The M is for Mediterranean, if you couldn't tell. I wouldn't mind a glass of red wine. But I'd like to have cheese with it. Via https://en.m.wikipedia.org/wiki/MIND_diet

If only I was able to stop at one glass
The only answer is to find the biggest glass
> Cheese: more than one serving a week

A serving of cheese is one ounce, which is roughly the size of your thumb, or about two small cubes of cheese resembling dice. I can't imagine being limited to this amount of cheese per week. That's a paltry eight cubes of cheese per month!

Sceptical of grains and wine recommendation and sceptical that red meat is discouraged.

Wine/meat results seem likely to be confounder related. Wealthy and educated people self-selecting into red wine because they read somewhere it's ok, and fast-food eaters having lots of beef. Grains seem like an old food pyramid propaganda thing, although I'm open to having my mind changed on that if someone has a study I can read on it.

"along with a glass of wine"

lol, doctors of the future are going to look back at the degree to which our medical establishment was totally mindfucked by the wine industry someday.

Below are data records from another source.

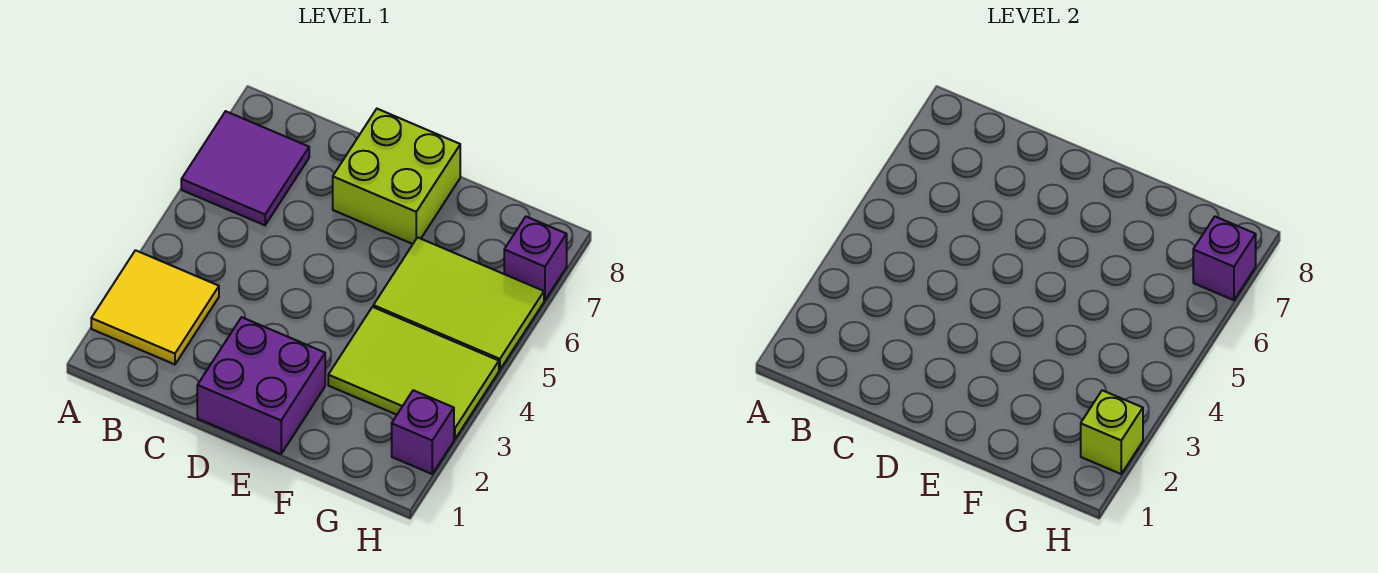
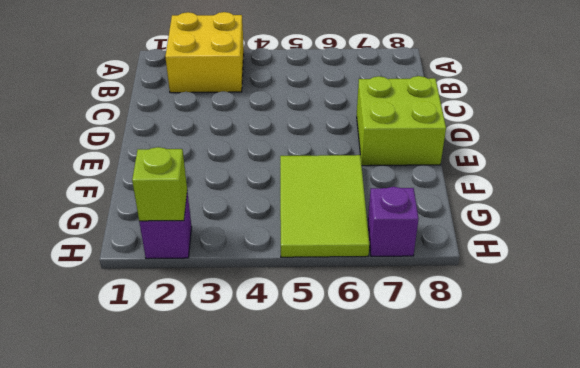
yellow 2x2 brick [165,12,244,93] -> yellow 2x2 tile [91,250,219,364]
none -> purple 2x2 tile [181,111,309,225]
none -> purple 2x2 brick [197,317,325,454]

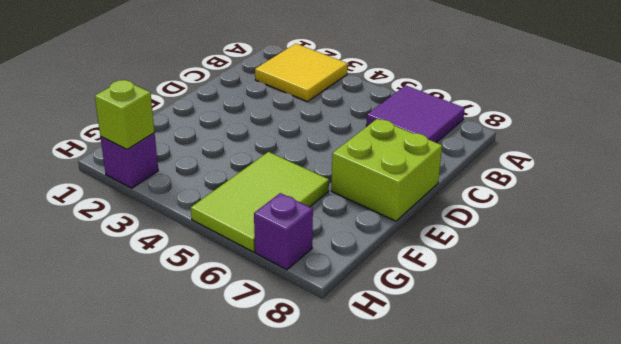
none -> purple 2x2 brick [197,317,325,454]
none -> lime 2x3 tile [328,307,499,439]

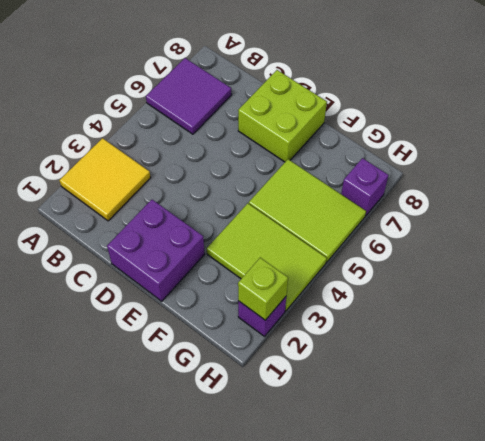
none -> purple 1x1 brick [1193,217,1256,300]

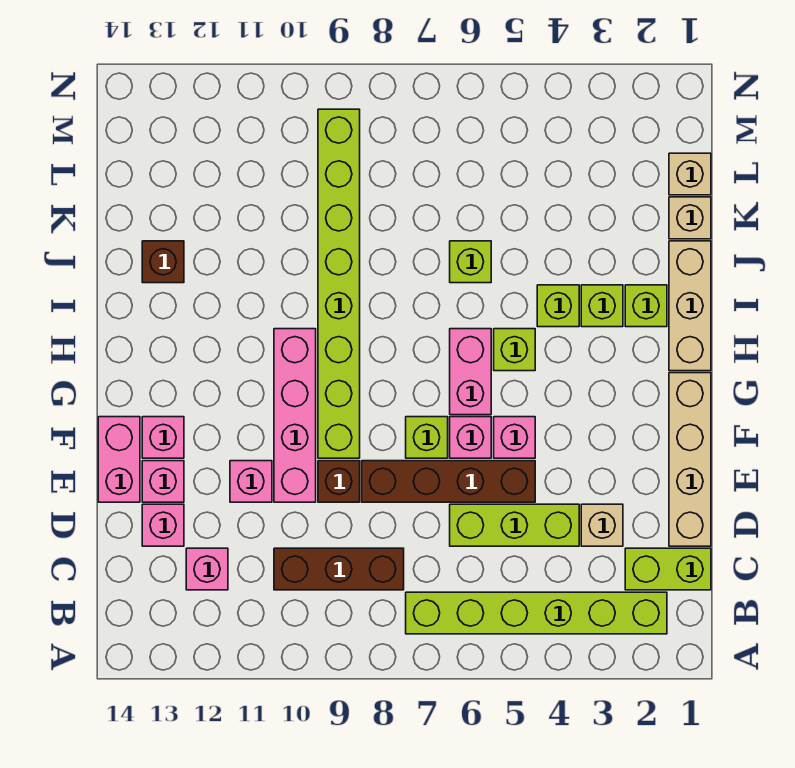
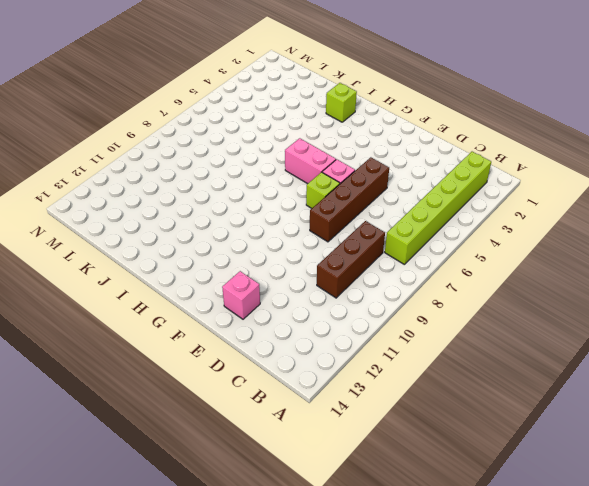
none -> lime 1x2 brick [625,548,711,590]
none -> pink 1x1 brick [186,548,228,590]
none -> tan 1x4 brick [669,373,711,546]

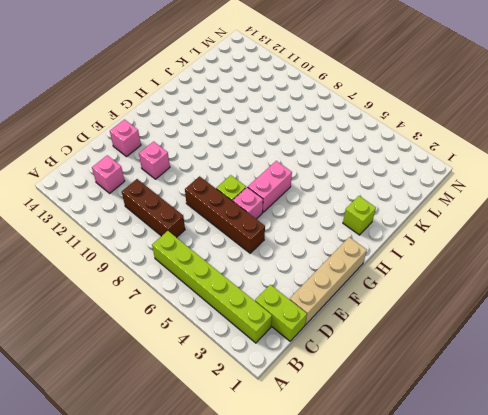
none -> tan 1x1 brick [581,504,623,546]
none -> lime 1x3 brick [450,504,579,546]
none -> pink 1x1 brick [142,504,184,546]

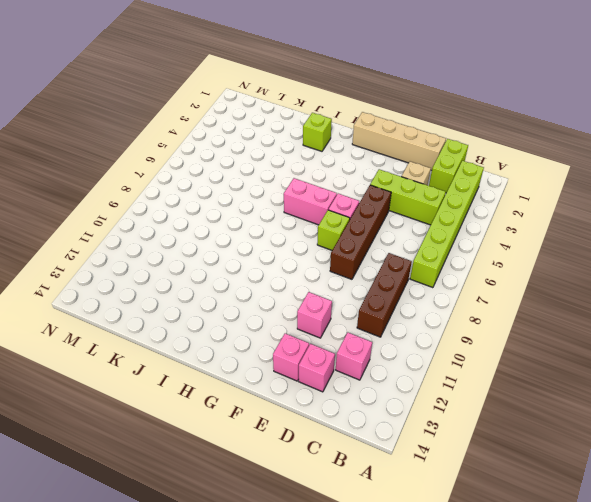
lime 1x3 brick [370,169,446,225] -> lime 1x3 brick turned to [450,504,579,546]
none -> brown 1x1 brick [318,461,360,502]
none -> pink 1x4 brick [274,329,316,502]
none -> pink 1x2 brick [98,417,140,502]

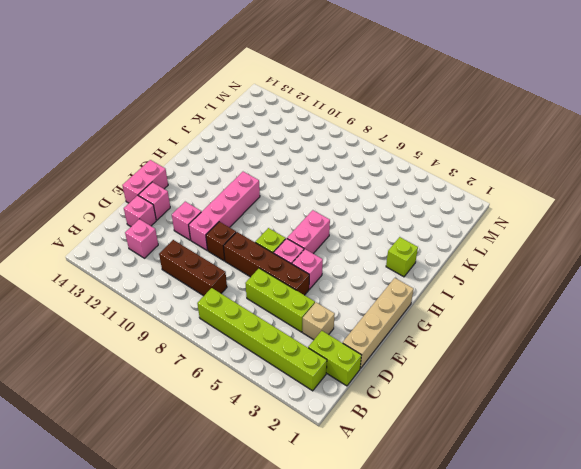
none -> lime 1x8 brick [318,109,360,458]
none -> pink 1x1 brick [142,417,184,458]
none -> tan 1x3 brick [669,241,711,371]

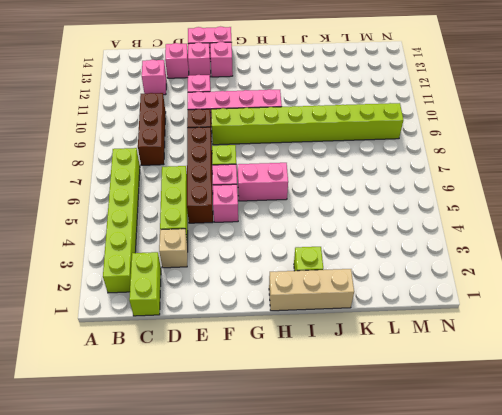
none -> tan 1x4 brick [669,373,711,546]
none -> lime 1x1 brick [494,329,535,371]
none -> lime 1x1 brick [581,285,623,327]

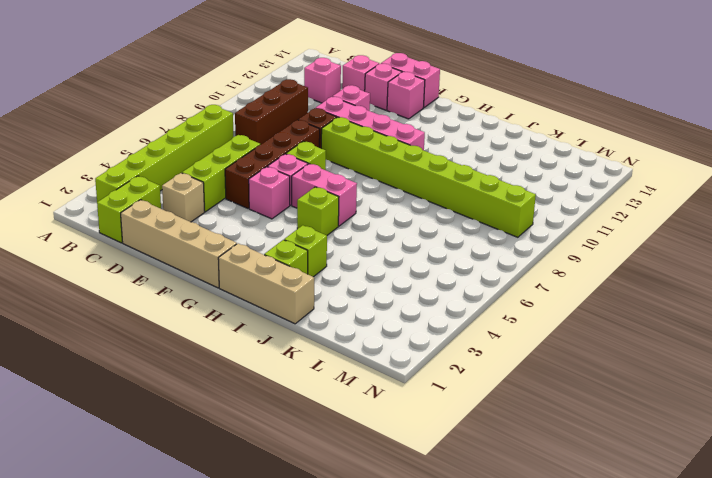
none -> lime 1x1 brick [537,285,579,327]
none -> lime 1x1 brick [450,241,491,283]
none -> brown 1x1 brick [142,241,184,283]

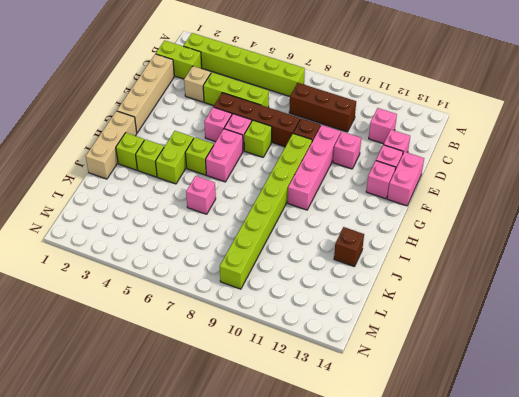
lime 1x2 brick [156,131,194,184] -> lime 1x1 brick [537,285,579,327]
pink 1x1 brick [186,176,216,214] -> lime 1x1 brick [450,241,491,283]
none -> tan 1x1 brick [669,197,711,239]
none -> tan 1x1 brick [669,153,711,195]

Or maybe they'll just be surprised as how few drugs were in it...

What if MIND2 was

four servings of grain A chicken one joint a handful of mushrooms a micro-dose of acid and smidge of the new cocaine derivative designed for kids

The best thing you can do to increase cognitive performance is to learn to think abstractly.
Always down on red meat but they never distinguish grass vs corn/whatever fed. Same holds true for the dairy products. Overall, a mish mash of drivel and of course, have that glass of wine. JFC.
Based on an annual questionnaire of how frequently the food categories were consumed. I struggle to understand how research based on that data can be useful.
Wine is only good if the relaxation gained (everybody is different) is greater than the documented carcinogenic effects.

My mom is diabetic. She definitely gets relaxed from it, but I wonder if it she should cut out the "glass a day" thing.

Skeptical. This diet is just eat nuts and fish with advertising for other food industries marketed on superstition. Nuts and fish provide the benefit. You can't solve a a chronic disease based on a molecular process by eating less McDonalds and more fresh berries. Not addressing the cause. IMO the cause is HPV.
Arm-chair psychiatrist-ing here, but it seems to me like people who are willing and capable of thinking about their diet at this level of complexity would be more likely to do well on tests. I wonder what the results of the study would be if they had these same people eat whatever they wanted, but do the meal planning for a third person?